Another source of uncertainty is the potential confusion of sources as measured by the grism, given that the instrument covers a relatively wide FOV. These sources can either be other nearby high-redshift galaxies, or interloping low-redshift galaxies or stars. Interlopers that are not high-redshift LAEs will increase the effective shot-noise of the measurement. An additional complication is the confusion of two LAE objects in the Roman survey. As discussed above in Section 2.4.2, we expect that objects observed in the HLSS will also be sufficiently bright in the HLIS so as to be well-localized. In Satpathy et al. (2020), the authors explicitly model and measure the expected number of overlapping galaxy spectra (see their Section 3.1.3). They find that about 7% of galaxies are expected to overlap. Assuming that the overlap of galaxies is not biased in some way, then this only results in an effective decrease in the number density of observed galaxies, which is accounted for in our fLAE parameter. As we show, even with a pessimistic value of fLAE = 0.01, we expect a significant detection of the cross-spectrum. Thus, this potential overlap should not preclude a successful measurement.

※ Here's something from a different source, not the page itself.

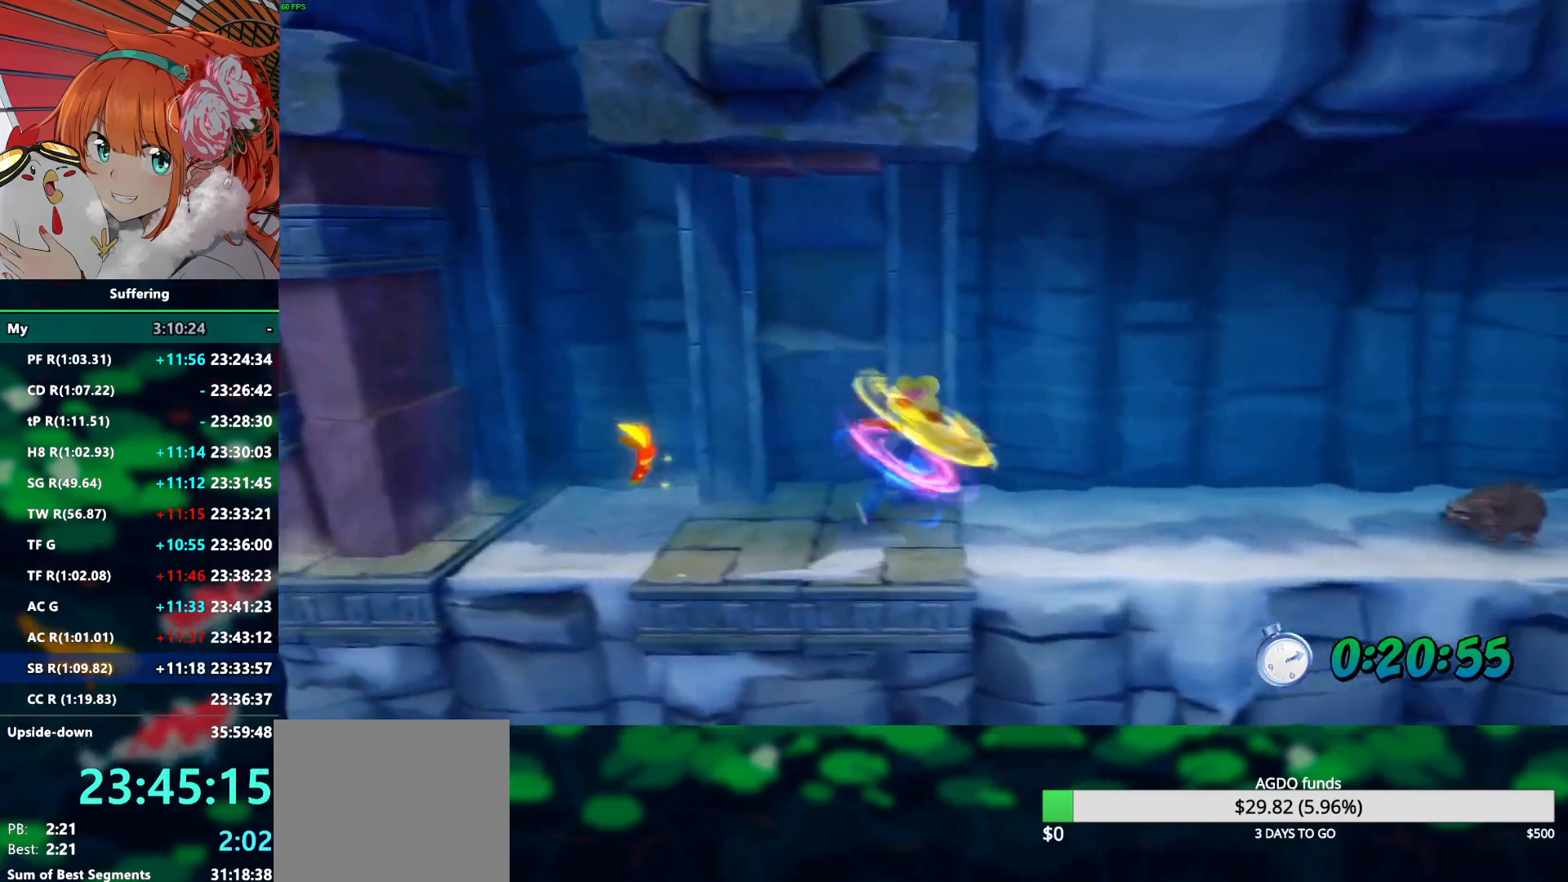
{"dt_ms": 500, "buttons": ["CROSS", "R2"], "left_stick": "right", "right_stick": "center", "events": [[483, "CROSS", "down"]]}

4.4.2. 21 cm Survey Errors

On the 21 cm side, there are also considerations of systematic uncertainties. As discussed at great length throughout the rest of this paper, we know that the wedge and 21 cm foregrounds pose a significant challenge when making measurements and inferences. Although we have chosen a pessimistic value of a horizon cut for our 21 cm foregrounds, the amount of contamination may necessitate increasing this value even further. Previous analysis has shown that a "super-horizon buffer" may be required to fully remove the effect of foreground emission (e.g., Pober et al. 2013), which would lead to a further decrease in the amount of (k, k) space that can be used for this cross-correlation. Furthermore, although it may be possible for HERA to produce data from inside the wedge, the primary mode of HERA data analysis thus far has been explicit foreground avoidance. The development and implementation of new techniques may be required to achieve levels of foreground cleaning required to improve the prospects for this measurement.

Separately to the issue of Fourier modes contaminated by foreground contamination per se, we have also ignored contributions of foreground signals to the cross-spectrum variance. Although we expect the foregrounds from the 21 cm data to be uncorrelated with the galaxy survey signal, they nevertheless contribute to the cross-spectrum variance. As explored above, the variance of the 21 cm signal contributes to the overall variance of the cross-power spectrum, so increasing the variance will reduce the forecast S/N values.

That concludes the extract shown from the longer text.